Publicado em 23.02.2010

Foto: Edson Ribeiro

Não adiantam os avisos das autoridades sanitárias do Estado. As pessoas continuam a mergulhar no mar poluído da Praia de Sepetiba. Falta informação e as autoridades sanitárias fazem vista grossa para o problema.

Segundo os técnicos especialistas no assunto, os principais fatores que provocam a poluição na Baía de Sepetiba são os componentes orgânicos e os nutrientes, originários dos esgotos domésticos de pelo menos 1.600.000 habitantes que vivem no entorno da baía e em 12 municípios próximos. Os efluentes industriais de mais de 100 industrias do maior pólo industrial do Rio de Janeiro também contribuem para essa poluição. Existem ainda efluentes provenientes da produção agrícola que em menor quantidade também são despejados nos rios e canais.

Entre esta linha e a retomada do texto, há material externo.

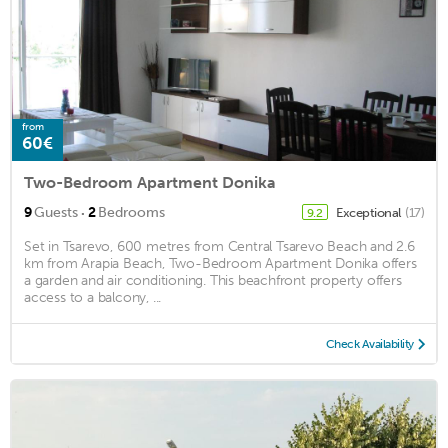
from
60€
Two-Bedroom Apartment Donika
·
9
Guests
2
Bedrooms
Exceptional
(17)
9.2
Set in Tsarevo, 600 metres from Central Tsarevo Beach and 2.6
km from Arapia Beach, Two-Bedroom Apartment Donika offers
a garden and air conditioning. This beachfront property offers
access to a balcony, ...
Check Availability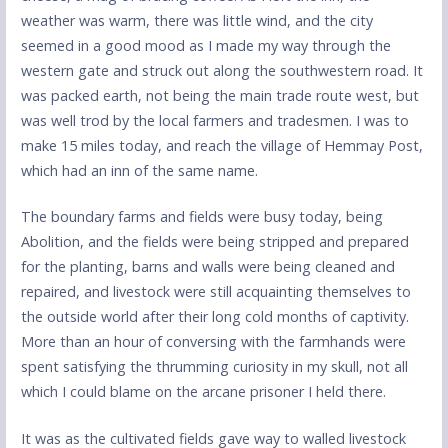
weather was warm, there was little wind, and the city
seemed in a good mood as I made my way through the
western gate and struck out along the southwestern road. It
was packed earth, not being the main trade route west, but
was well trod by the local farmers and tradesmen. I was to
make 15 miles today, and reach the village of Hemmay Post,
which had an inn of the same name.
The boundary farms and fields were busy today, being
Abolition, and the fields were being stripped and prepared
for the planting, barns and walls were being cleaned and
repaired, and livestock were still acquainting themselves to
the outside world after their long cold months of captivity.
More than an hour of conversing with the farmhands were
spent satisfying the thrumming curiosity in my skull, not all
which I could blame on the arcane prisoner I held there.
It was as the cultivated fields gave way to walled livestock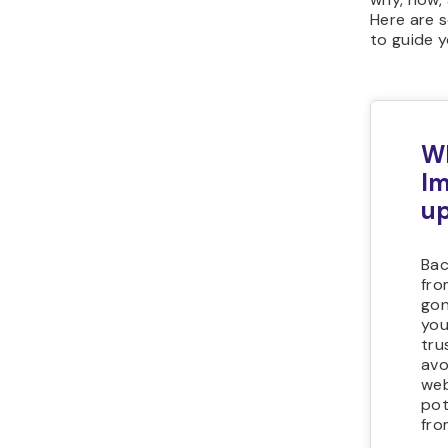
Here are 
to guide y
Wh
Im
up
Bac
fro
gon
you
tru
avo
web
pot
fro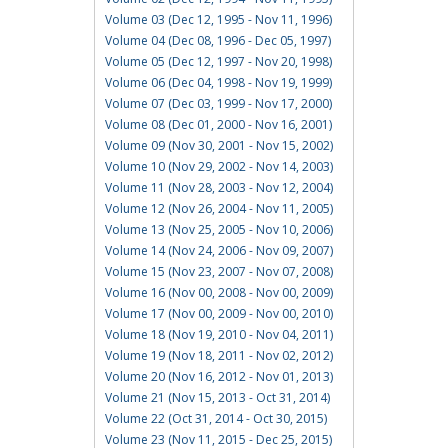
Volume 03 (Dec 12, 1995 - Nov 11, 1996)
Volume 04 (Dec 08, 1996 - Dec 05, 1997)
Volume 05 (Dec 12, 1997 - Nov 20, 1998)
Volume 06 (Dec 04, 1998 - Nov 19, 1999)
Volume 07 (Dec 03, 1999 - Nov 17, 2000)
Volume 08 (Dec 01, 2000 - Nov 16, 2001)
Volume 09 (Nov 30, 2001 - Nov 15, 2002)
Volume 10 (Nov 29, 2002 - Nov 14, 2003)
Volume 11 (Nov 28, 2003 - Nov 12, 2004)
Volume 12 (Nov 26, 2004 - Nov 11, 2005)
Volume 13 (Nov 25, 2005 - Nov 10, 2006)
Volume 14 (Nov 24, 2006 - Nov 09, 2007)
Volume 15 (Nov 23, 2007 - Nov 07, 2008)
Volume 16 (Nov 00, 2008 - Nov 00, 2009)
Volume 17 (Nov 00, 2009 - Nov 00, 2010)
Volume 18 (Nov 19, 2010 - Nov 04, 2011)
Volume 19 (Nov 18, 2011 - Nov 02, 2012)
Volume 20 (Nov 16, 2012 - Nov 01, 2013)
Volume 21 (Nov 15, 2013 - Oct 31, 2014)
Volume 22 (Oct 31, 2014 - Oct 30, 2015)
Volume 23 (Nov 11, 2015 - Dec 25, 2015)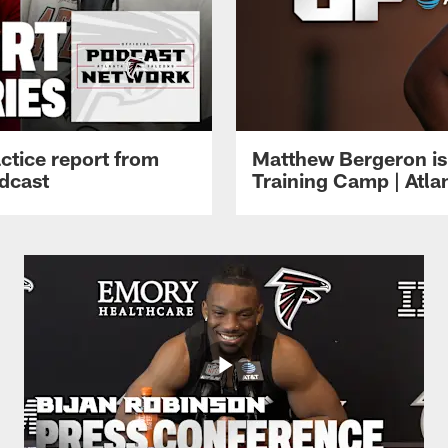
ctice report from
Matthew Bergeron is 
dcast
Training Camp | Atla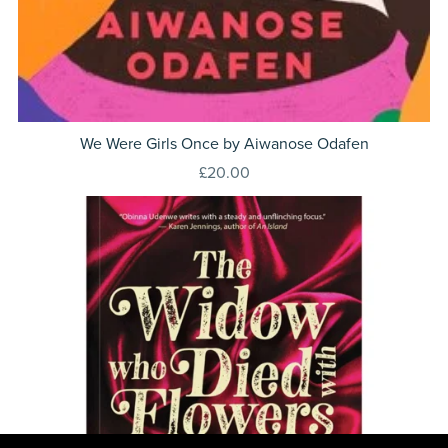
We Were Girls Once by Aiwanose Odafen
£20.00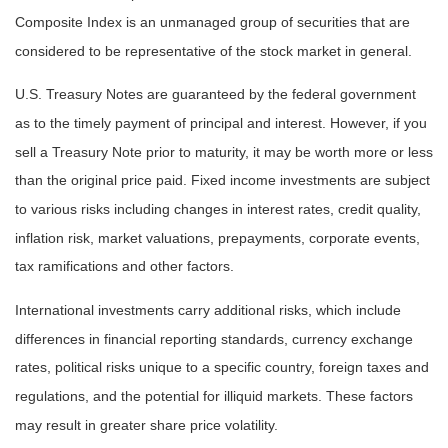
Composite Index is an unmanaged group of securities that are
considered to be representative of the stock market in general.
U.S. Treasury Notes are guaranteed by the federal government
as to the timely payment of principal and interest. However, if you
sell a Treasury Note prior to maturity, it may be worth more or less
than the original price paid. Fixed income investments are subject
to various risks including changes in interest rates, credit quality,
inflation risk, market valuations, prepayments, corporate events,
tax ramifications and other factors.
International investments carry additional risks, which include
differences in financial reporting standards, currency exchange
rates, political risks unique to a specific country, foreign taxes and
regulations, and the potential for illiquid markets. These factors
may result in greater share price volatility.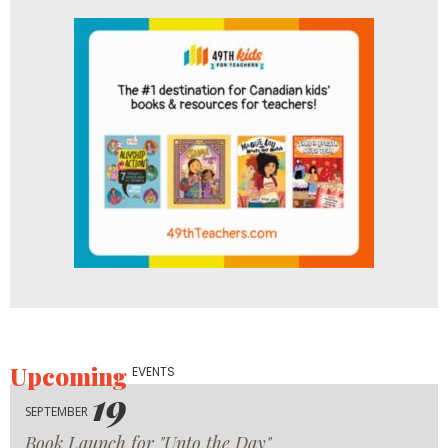
Upcoming
EVENTS
19
SEPTEMBER
Book Launch for "Unto the Day"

A carga orgânica produzida por essa bacia hidrográfica, de mais de 80 toneladas/dia de resíduos e 500 mil metros cúbicos de esgoto in-natura, são lançados nos rios e canais que deságuam nas águas da baía. Essa carga orgânica proveniente dos esgotos domésticos chega à Baia de Sepetiba de forma mais concentrada na porção leste, na faixa litorânea, proveniente de cursos d'água que drenam áreas densamente povoadas. Os efluentes das fossas sépticas, geralmente sem sumidouro, são lançados nas galerias de águas pluviais ou em valas e chegam aos cursos água.

Os principais rios da bacia hidrográfica que deságuam na Baía de Sepetiba são os rios Guandu (chamado de canal de São Francisco na porção final, próximo à Baía), da Guarda, Canal do Itá (interligado com o rio Guandu-Mirim), Piraquê, Portinho, Mazomba e Cação. Já foi identificado que com exceção do Canal de São Francisco, os demais rios apresentam péssimos indicadores de qualidade de água, de acordo com Resolução CONAMA (Conselho Nacional do Meio Ambiente) Número 20, de 1986.